**INSTRUÇÕES DO EXERCÍCIO**
Redija a continuação do texto sobre a hipocrisia nas redes sociais, apresentado abaixo, começando logo após a última frase exibida.

**TRECHO DO DOCUMENTO**
O rosto oculta o que o coração sabe
Se o que está estabelecido é uma rede “social” que facilite
os contatos, aproxime as pessoas e amplie o universo de amigos, tudo correto, mantemos
a mesma hipocrisia que cercam templos religiosos, ambientes de trabalho,
clubes... mantemos nossa rotina de mentiras e falsidades. Mentiras e
falsidades? Podemos crer que retratamos num desespero surdo, o mundo que já não
cabe dentro de nós. Gostamos de animais, crianças e lutamos pelos
desprotegidos. Nos indignamos com as injustiças e até aceitamos convocações
para manifestações cívicas.
Tudo é tão falso quanto a atribuição da frase acima para Rui
Barbosa, quando na verdade o frasista é Millôr Fernandes. Erros de atribuições
onde se conferiu citações de Cecília Meireles ao padre Zezinho, Machado de
Assis fala sobre coisas acontecidas décadas após sua morte e por ai vai. Podemos até atualizar o poema Autopsicografia
de Fernando Pessoa, substituindo a palavra “poeta” por ‘navegante do facebook”:
O poeta é um fingidor. / Finge tão completamente / Que chega a fingir
que é dor / A dor que deveras sente. // E os que lêem o que escreve, / Na dor
lida sentem bem, / Não as duas que ele teve, / Mas só a que eles não têm. // E
assim nas calhas de roda / Gira, a entreter a razão, / Esse comboio de corda / Que
se chama coração.

**DADOS EXTRAÍDOS**
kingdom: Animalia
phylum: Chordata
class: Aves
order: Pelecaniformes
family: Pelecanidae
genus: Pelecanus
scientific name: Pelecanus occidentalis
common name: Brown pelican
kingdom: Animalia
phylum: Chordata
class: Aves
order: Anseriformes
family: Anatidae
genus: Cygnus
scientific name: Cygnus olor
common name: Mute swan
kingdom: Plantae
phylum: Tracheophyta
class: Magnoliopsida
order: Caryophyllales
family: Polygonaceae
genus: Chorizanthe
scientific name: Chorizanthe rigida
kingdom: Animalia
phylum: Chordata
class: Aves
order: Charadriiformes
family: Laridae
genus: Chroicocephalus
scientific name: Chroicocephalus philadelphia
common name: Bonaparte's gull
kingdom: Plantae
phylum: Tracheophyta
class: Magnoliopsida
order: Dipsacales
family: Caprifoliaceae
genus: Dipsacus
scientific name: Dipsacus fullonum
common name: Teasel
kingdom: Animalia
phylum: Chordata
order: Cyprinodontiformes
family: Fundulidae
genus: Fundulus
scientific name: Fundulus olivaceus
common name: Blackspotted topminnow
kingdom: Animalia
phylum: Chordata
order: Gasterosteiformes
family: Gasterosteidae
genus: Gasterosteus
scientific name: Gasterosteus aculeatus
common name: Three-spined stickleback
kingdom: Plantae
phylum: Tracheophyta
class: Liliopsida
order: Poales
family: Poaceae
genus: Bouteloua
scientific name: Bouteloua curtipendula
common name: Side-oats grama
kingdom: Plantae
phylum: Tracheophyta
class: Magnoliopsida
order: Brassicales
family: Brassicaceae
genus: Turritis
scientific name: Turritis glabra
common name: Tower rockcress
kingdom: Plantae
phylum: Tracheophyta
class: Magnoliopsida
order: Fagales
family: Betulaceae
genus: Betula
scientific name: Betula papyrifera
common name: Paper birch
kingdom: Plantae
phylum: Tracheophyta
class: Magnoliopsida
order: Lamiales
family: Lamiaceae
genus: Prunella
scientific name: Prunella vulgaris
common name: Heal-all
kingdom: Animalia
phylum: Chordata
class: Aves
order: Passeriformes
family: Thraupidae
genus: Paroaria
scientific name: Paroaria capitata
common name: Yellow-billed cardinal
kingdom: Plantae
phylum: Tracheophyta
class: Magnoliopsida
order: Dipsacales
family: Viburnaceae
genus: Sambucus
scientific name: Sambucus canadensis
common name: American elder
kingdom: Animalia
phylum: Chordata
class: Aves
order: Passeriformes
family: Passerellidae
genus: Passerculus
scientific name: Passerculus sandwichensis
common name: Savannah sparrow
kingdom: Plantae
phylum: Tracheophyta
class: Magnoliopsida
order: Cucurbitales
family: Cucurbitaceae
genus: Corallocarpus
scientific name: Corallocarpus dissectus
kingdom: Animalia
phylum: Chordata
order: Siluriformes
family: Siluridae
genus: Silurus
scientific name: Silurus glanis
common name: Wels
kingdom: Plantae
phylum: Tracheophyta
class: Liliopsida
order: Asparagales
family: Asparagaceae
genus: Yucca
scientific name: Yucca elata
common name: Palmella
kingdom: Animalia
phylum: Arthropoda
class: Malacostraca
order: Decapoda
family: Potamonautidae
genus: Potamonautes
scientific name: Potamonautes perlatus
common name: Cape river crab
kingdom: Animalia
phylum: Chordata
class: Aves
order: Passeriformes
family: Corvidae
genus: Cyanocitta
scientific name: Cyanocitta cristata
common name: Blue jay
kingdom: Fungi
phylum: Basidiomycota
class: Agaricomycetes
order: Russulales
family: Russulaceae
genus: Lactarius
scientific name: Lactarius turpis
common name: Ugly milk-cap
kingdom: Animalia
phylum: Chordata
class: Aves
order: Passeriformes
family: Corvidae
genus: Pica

**RESPOSTA À TAREFA**
O
rosto enganador deve ocultar o que o falso coração sabe.
(William Shakespeare). E este rosto enganador pode não ser a real face de quem
navega. Falamos com um, mirando no olhar estático de outro. Imagens nos
substituem.
Ali, somos heróis defensores da Justiça, mas também somos
bocas, caras, seios e bundas. Uma enorme vitrine de almas e corpos. Alguns
levam tão a sério que rompem amizades e laços familiares, outros não lhe dão a
menor importância. O mercado descobriu este consumidor de portas e mentes
abertas, convidativo e indefeso. O que era uma rede social logo se transformou
numa enorme vitrine de inutilidades.
Como não poderia deixar de ser, Deus está presente nas mais
diversas postagens. O meu, o seu, o dos outros, juntos com a negação dos ateus.
Deus é um grande mercado e nessa hipocrisia consentida seu santo nome atribui,
em vão, qualidades que não carregamos.
Talvez seja menos uma hipocrisia e mais um enorme biombo,
detrás do qual gritamos por um mundo que não conseguimos ter. Quase como quando
se lê Drummond, Pessoa, Vargas Llosa, Vinicius... um querer estar ali, naquelas
linhas, tomados do mesmo sentimento.
Chegamos à pieguice de supor que crianças doentes, adultos
moribundos e a própria miséria serão amparados em generosas doações por
compartilhamentos, cutucadas, curtidas. Essa concepção de esmola cibernética
retoma o velho hábito de comprar as portas do céu, nos eximindo de nossas
responsabilidades sociais.
Talvez o grande problema do mundo virtual é o fato de não ser
exclusivo e único. Existe uma realidade que nos assombra quando saímos da
frente do computador, de dentro do facebook e caímos na mesma rotina. Deixamos
a perfeição e vivenciamos nossos erros, nossos preconceitos, racismos,
intolerâncias.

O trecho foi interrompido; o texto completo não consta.